U.S. Federal Reserve Lowers Key Lending Rate, Fewer Cuts Expected Next Year
By Song Sang-ho
WASHINGTON, Dec. 18 -- The U.S. Federal Reserve has decided to lower its benchmark interest rate by a quarter-percentage point. This decision comes with a signal that the central bank may only implement two more cuts next year, which is two fewer than previously expected three months ago.
Following the conclusion of a two-day meeting of the Federal Open Market Committee (FOMC), the central bank announced that the federal funds rate is now set at a range of 4.25 to 4.50 percent. This latest reduction follows a similar decrease last month and a more significant, 50-basis-point cut in September.
The new median economic projections released by FOMC members suggest that the federal funds rate is expected to drop to 3.9 percent by the end of next year. This is an increase from the earlier forecast of 3.4 percent made in September, indicating a more cautious approach to future rate cuts.
Additionally, the median projections show that Personal Consumption Expenditures (PCE) inflation is anticipated to rise to 2.5 percent by the end of next year, which is higher than the previous estimate of 2.1 percent from September.
At a press conference following the meeting, Fed Chair Jerome Powell explained that the slower pace of rate cuts for the upcoming year is attributed to the higher inflation rates observed this year. He stated, "The risks and uncertainty surrounding inflation are perceived as higher."
Powell emphasized that the cuts that may occur next year will not strictly follow the figures presented in the latest projections, underlining that the situation remains fluid.
This week’s decision to cut rates has widened the gap between interest rates in South Korea and the United States to as much as 1.5 percentage points, reflecting changes in monetary policy across borders.
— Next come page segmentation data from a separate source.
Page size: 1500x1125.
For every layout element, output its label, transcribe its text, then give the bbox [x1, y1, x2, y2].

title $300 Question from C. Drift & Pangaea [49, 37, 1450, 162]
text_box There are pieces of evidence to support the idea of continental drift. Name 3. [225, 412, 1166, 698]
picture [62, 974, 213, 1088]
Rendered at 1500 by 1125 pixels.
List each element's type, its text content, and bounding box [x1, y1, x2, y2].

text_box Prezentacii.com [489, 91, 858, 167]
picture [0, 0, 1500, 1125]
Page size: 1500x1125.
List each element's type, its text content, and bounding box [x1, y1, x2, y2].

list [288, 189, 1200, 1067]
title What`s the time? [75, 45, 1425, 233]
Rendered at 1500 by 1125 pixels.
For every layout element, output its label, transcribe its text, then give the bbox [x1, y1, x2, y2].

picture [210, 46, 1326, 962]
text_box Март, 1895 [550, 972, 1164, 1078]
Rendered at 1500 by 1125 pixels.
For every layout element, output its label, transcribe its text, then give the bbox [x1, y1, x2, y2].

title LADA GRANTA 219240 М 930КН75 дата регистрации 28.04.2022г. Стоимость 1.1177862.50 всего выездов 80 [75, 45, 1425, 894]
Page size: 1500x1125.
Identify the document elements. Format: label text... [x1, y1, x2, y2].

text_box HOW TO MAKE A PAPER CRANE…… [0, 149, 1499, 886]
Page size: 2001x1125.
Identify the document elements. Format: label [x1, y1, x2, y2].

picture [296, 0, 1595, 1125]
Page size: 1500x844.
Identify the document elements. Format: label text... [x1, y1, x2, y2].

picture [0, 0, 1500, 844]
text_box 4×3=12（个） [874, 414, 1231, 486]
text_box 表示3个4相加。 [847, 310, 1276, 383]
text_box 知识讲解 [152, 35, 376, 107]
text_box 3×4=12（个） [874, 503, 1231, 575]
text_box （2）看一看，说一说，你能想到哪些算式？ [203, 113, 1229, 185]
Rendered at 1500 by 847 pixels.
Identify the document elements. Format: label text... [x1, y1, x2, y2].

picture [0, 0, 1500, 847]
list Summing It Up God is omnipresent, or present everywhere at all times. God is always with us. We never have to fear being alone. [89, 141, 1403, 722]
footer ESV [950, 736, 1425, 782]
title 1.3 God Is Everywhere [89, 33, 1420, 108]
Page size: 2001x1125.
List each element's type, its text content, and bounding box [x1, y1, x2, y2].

Implications of the Rate Cut
The decision to slash interest rates has significant implications for both consumers and businesses. Lower interest rates generally make borrowing cheaper, which can encourage spending and investment. However, the Fed’s more tempered forecast for cuts may indicate that the central bank is taking a cautious approach to manage inflation risks.
Future Outlook
As inflation rates rise and economic uncertainties continue, the Federal Reserve appears to be balancing the need for economic growth with the necessity to curb inflation. Investors and analysts will be watching closely for any further indications from the Fed regarding its future monetary policy direction.